Вождь стал читать нарочито театрально, видно, спектакль продолжал забавлять его.

– «Подойдя к автомобилю, я услышал три резких звука, которые я принял не за револьверные выстрелы, а за обыкновенные моторные звуки. Вслед за этими звуками я увидел толпу народа, разбегавшуюся в разные стороны. Человека, стрелявшего в Ленина, я не видел. Я не растерялся и закричал: „Держите убийцу тов. Ленина!“ – и с этими криками побежал на Серпуховку, по которой в одиночном порядке и группами бежали в различном направлении перепуганные выстрелами и общей сумятицей люди».

– Ну и что? – Свердлов невозмутимо повел кожаным плечом. – Я лично не нахожу пока никаких несоответствий.

– Не находите? Ладно, читаем дальше!

«Я увидел бежавших двух девушек, которые, по моему глубокому убеждению, бежали по той причине, что позади них бежали другие люди, и которых я отказался преследовать. В это время позади себя, около дерева, я увидел с портфелем и зонтиком в руках женщину, которая своим странным видом остановила мое внимание. Она имела вид человека, спасающегося от преследования, запуганного и затравленного. Я спросил ее, зачем она сюда попала. На эти слова она ответила: „А зачем вам это нужно знать?“, что меня окончательно убедило в покушении этой женщины на тов. Ленина.

На Серпуховке кто-то из толпы в этой женщине узнал человека, стрелявшего в Ленина. После этого я еще раз спросил: «Вы стреляли в тов. Ленина?», на что она утвердительно ответила, отказавшись указать партию, по поручению которой стреляла. В военном комиссариате Замоскворецкого района эта задержанная мной женщина на допросе назвала себя Каплан и призналась в покушении на жизнь Ленина».

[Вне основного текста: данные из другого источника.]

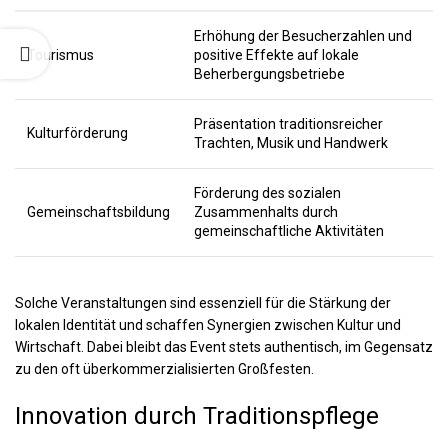
Erhöhung der Besucherzahlen und
Tourismus
positive Effekte auf lokale
Beherbergungsbetriebe
Präsentation traditionsreicher
Kulturförderung
Trachten, Musik und Handwerk
Förderung des sozialen
Gemeinschaftsbildung
Zusammenhalts durch
gemeinschaftliche Aktivitäten
Solche Veranstaltungen sind essenziell für die Stärkung der
lokalen Identität und schaffen Synergien zwischen Kultur und
Wirtschaft. Dabei bleibt das Event stets authentisch, im Gegensatz
zu den oft überkommerzialisierten Großfesten.
Innovation durch Traditionspflege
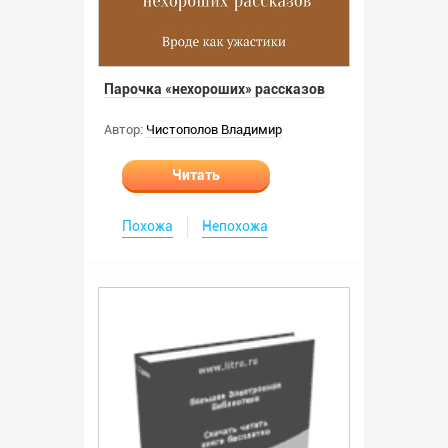
Парочка «нехороших» рассказов
Автор:
Чистополов Владимир
Читать
Похожа
Непохожа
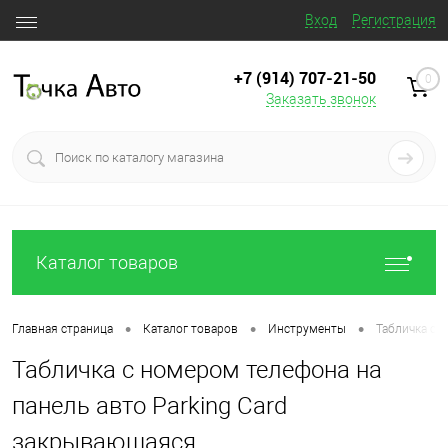
Вход
Регистрация
+7 (914) 707‒21‒50
0
Заказать звонок
Каталог товаров
•
•
•
Главная страница
Каталог товаров
Инструменты
Табличка с 
Табличка с номером телефона на
панель авто Parking Card
закрывающаяся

– Владимир Ильич, я же сказал, это черновики, – еще раз повторил Свердлов и нервно закурил.

– Яков, знаете, как это называется? Халтура! В одной руке зонтик, в другой портфель. А оружие она во рту держала? И дальше, там про какие-то гвозди, стельки. Ну что вы дымите и молчите? Объясните мне, главному персонажу сей исторической драмы, почему у опытной матерой террористки, которая от лица партии правых эсеров пришла меня шлепнуть, в ботинках были гвозди?

– Владимир Ильич, видите ли, когда ее привели в районный комиссариат, она сразу разулась, попросила что-нибудь положить в ботинки, пожаловалась, что изранила ноги гвоздями. Ну и какой-то красноармеец дал ей несколько бланков вместо стелек. А потом при повторном обыске на Лубянке нашли эти стельки и арестовали всех сотрудников комиссариата.

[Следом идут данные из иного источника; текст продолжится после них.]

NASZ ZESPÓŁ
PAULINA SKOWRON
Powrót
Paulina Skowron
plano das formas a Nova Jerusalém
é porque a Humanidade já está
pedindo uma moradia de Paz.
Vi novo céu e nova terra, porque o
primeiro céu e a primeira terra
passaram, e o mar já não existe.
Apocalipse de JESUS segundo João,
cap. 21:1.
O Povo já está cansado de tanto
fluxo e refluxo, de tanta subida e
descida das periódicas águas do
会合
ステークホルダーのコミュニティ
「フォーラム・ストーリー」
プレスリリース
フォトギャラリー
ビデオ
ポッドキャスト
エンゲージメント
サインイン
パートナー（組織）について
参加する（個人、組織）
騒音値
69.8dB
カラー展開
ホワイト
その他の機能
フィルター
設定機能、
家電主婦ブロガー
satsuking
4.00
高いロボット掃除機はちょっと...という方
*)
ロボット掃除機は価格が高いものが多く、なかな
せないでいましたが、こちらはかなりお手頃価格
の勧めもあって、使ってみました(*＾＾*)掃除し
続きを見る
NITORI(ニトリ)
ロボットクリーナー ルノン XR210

– Молодцы! Отличная работа! И что, сотрудники так и сидят? Или их уже выпустили?

– Конечно, Владимир Ильич, всех выпустили.

Ленин хмыкнул и опять уставился в бумаги.

– Всех. Замечательно. И лиц, задержанных на квартире номер пять, в доме десять по Большой Садовой, тоже выпустили? Ну, да, я вижу. «Давид Савельевич Пигит, беспартийный марксист и интернационалист. Имеет обыкновение после каждого незначительного акта против Совнаркома быть арестованным. Так, он был арестован после убийства графа Мирбаха и освобожден по просьбе ряда коммунистов. Ныне предлагаю освободить его без таковых ходатайств… Засаду с квартиры снять. Кингисепп, Петерс, Аванесов».

Он захлопнул папку и раздраженно отбросил ее прочь.

– Архиглупо, архинебрежно! Запомните, Яков, этой безобразной халтуры я никогда не читал, в глаза не видел! «Имеет обыкновение быть арестованным»! Умственные недоноски!

Свердлов хотел сказать еще что-то, но не успел. Ленин опять захохотал, замахал рукой.

– Все, идите, Яков, унесите это от меня подальше, иначе помру от смеха!

Свердлов взял папку со стола, сверкнул своими пенсне.

«Да, я знаю, меня здесь не должно быть», – хотел сказать Федор, но, разумеется, промолчал.

– Ушел, сволочь, – пробормотал Ленин, когда закрылась дверь, – и не куда-нибудь, а в мой кабинет. Засел там, как у себя дома, устроился основательно, с комфортом, распоряжается, руководит в свое удовольствие, Бончу сказал: видите, и без Ильича отлично справляемся. А Бонч, верный мой дружок, конечно, прибежал мне об этом доложить, чтоб поднять настроение. Троцкий заигрывает с англичанами, с американцами, у него своя отдельная игра, хитрая, умная. Соломку подстилает, чтоб мягче падать.